I remember getting on a C-130 in 1979 when the Sandinista Army overthrew Somoza. We were evacuated from Nicaragua to Panama. I will never forget. I was drawing cars in my bedroom (7 years old) and my mom threw a suitcase on my bed and told me to put all my clothes in the case. The next AM, our lives changed.
I remember living in Bogota, Colombia from 1980-1983. To conserve electricity you had power three to four nights of the weeks. We did our homework by Coleman lantern. When the power would come back on the M-19 would blow another terminal down. We could not go beyond the block to play for fear of kidnapping or robbery.

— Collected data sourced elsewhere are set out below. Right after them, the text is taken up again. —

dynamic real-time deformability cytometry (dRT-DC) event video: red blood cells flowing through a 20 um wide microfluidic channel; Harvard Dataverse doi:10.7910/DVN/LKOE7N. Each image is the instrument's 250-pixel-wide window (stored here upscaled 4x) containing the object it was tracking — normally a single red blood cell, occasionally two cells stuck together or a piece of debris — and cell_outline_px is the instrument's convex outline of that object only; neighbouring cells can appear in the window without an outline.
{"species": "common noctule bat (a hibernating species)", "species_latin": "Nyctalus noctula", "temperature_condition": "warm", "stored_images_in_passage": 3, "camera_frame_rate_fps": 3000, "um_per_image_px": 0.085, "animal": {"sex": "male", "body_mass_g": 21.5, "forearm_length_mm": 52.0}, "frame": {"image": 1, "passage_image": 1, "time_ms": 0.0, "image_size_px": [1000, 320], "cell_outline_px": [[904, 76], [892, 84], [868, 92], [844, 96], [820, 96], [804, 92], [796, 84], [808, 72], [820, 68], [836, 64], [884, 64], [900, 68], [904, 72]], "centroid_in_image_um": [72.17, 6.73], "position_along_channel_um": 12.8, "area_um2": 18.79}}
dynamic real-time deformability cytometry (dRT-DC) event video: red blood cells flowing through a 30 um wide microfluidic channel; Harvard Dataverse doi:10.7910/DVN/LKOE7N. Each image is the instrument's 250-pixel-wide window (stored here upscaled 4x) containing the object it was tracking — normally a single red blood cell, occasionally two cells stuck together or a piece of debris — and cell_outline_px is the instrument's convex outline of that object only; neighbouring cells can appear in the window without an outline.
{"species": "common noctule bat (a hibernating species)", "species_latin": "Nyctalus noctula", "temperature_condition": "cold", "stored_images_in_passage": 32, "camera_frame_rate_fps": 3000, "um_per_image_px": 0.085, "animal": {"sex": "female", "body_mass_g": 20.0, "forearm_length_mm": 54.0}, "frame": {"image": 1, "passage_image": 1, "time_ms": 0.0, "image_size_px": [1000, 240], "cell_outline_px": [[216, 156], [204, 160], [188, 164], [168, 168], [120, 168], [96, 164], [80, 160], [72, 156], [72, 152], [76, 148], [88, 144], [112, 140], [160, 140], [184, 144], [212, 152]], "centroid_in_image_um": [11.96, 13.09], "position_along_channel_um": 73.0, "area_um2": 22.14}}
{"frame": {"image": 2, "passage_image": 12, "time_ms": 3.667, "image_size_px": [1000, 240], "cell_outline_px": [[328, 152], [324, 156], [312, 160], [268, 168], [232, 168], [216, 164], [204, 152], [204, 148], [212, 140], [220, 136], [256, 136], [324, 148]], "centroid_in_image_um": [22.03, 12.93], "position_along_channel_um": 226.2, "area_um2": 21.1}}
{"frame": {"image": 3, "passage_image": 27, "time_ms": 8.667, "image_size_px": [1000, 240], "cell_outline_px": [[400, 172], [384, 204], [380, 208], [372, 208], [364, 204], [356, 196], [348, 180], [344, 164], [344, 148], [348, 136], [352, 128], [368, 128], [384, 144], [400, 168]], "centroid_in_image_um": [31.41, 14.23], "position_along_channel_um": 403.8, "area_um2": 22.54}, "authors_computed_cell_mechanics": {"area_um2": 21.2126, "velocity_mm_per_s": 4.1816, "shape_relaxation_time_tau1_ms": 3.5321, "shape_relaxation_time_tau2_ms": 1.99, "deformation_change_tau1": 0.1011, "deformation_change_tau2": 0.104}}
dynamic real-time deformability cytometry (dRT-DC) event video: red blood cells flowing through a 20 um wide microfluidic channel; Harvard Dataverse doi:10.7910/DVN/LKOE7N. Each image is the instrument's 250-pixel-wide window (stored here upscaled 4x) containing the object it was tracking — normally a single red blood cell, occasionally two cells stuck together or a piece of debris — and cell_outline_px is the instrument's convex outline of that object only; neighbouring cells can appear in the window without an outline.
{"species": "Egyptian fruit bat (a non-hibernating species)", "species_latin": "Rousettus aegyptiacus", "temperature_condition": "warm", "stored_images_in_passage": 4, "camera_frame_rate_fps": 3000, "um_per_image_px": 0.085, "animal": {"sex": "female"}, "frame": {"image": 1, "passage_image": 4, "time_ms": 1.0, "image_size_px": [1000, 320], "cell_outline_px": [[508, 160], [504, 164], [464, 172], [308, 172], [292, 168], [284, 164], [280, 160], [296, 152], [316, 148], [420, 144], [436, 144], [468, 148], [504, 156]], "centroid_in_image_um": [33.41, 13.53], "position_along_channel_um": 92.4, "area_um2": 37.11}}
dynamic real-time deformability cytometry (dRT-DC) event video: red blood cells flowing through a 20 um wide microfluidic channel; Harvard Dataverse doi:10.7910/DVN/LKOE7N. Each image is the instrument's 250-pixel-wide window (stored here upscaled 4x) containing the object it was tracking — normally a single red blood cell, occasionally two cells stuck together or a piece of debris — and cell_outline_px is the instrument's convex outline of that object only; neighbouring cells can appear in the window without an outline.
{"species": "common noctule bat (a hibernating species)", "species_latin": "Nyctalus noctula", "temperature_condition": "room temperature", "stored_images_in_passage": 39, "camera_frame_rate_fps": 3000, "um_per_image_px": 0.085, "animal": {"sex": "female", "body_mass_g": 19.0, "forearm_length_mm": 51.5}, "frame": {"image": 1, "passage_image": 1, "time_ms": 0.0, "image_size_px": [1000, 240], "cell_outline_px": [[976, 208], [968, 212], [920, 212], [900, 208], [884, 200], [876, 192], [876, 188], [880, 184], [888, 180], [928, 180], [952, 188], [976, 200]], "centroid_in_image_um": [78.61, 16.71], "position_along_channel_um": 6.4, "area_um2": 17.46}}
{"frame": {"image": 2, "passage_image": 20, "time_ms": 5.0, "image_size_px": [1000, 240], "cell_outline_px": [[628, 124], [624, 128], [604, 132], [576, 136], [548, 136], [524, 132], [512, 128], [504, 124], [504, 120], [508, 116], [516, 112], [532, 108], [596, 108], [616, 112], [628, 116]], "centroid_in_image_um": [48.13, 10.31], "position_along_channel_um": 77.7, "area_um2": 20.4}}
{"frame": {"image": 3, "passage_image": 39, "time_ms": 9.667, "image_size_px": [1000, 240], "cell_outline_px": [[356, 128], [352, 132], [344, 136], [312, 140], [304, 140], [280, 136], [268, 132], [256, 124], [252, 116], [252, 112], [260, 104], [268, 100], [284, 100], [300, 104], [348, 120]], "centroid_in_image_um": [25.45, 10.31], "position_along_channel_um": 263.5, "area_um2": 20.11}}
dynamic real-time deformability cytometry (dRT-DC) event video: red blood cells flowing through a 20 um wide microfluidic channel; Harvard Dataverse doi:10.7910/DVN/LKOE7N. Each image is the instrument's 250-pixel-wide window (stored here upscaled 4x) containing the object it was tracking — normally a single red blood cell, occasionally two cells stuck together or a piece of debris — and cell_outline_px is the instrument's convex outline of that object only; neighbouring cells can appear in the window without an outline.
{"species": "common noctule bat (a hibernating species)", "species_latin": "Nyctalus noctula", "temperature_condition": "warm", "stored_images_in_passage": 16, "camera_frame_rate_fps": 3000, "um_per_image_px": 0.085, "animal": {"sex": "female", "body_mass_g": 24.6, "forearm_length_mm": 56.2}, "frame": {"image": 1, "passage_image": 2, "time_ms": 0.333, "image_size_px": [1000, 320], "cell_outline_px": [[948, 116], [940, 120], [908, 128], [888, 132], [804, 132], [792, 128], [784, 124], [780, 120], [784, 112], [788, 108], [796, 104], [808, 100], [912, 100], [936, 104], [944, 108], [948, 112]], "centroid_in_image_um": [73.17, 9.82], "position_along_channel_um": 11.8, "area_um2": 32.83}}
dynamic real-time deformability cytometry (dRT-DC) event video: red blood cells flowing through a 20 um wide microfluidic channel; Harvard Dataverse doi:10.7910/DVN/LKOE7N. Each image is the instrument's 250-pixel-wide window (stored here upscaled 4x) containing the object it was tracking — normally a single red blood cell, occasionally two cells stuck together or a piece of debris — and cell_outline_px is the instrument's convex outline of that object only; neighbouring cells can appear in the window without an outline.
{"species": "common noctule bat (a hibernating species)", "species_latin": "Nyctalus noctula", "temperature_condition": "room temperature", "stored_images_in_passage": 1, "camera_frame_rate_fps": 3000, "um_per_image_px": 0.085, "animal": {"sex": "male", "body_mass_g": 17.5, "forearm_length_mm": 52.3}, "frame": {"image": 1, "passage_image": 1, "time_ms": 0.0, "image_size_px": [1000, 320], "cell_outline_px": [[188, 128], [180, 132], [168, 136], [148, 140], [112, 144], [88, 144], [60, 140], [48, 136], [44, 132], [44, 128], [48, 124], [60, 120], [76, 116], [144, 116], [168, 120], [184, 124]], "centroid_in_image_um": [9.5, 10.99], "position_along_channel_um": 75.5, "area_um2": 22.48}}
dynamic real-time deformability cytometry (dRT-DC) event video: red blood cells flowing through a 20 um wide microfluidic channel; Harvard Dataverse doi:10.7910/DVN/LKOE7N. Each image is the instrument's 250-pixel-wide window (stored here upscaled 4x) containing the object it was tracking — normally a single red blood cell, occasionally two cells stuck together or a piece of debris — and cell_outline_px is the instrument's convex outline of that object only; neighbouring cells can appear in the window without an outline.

I remember sitting on the can in Santiago, Chile in 1984. A car bomb went off two blocks away, rattling the house and sending chunks of car into our back yard. They had a shoot first curfew in the late night early am.
I remember watching the value of the Austral in Buenos Aires Argentina go from 1 to 1 with the dollar to 14 to one with the dollar in under two years.
I remember a lifetime of seeing truly poor and destitute people with little or no hope. The favelas in Rio de Janiero for example.
I remember the simple life of the people in Paraguay who lived day to day on next to nothing, had little in terms of material possessions, yet seemed to not look for hand outs or blame the world for their circumstances.
I remember the faces of every Iraqi family I disrupted when my boys would kick doors in looking for bad guys.
I remember that all.
Thank whatever you thank, that you were born in a country where things like this are not the day to day standard.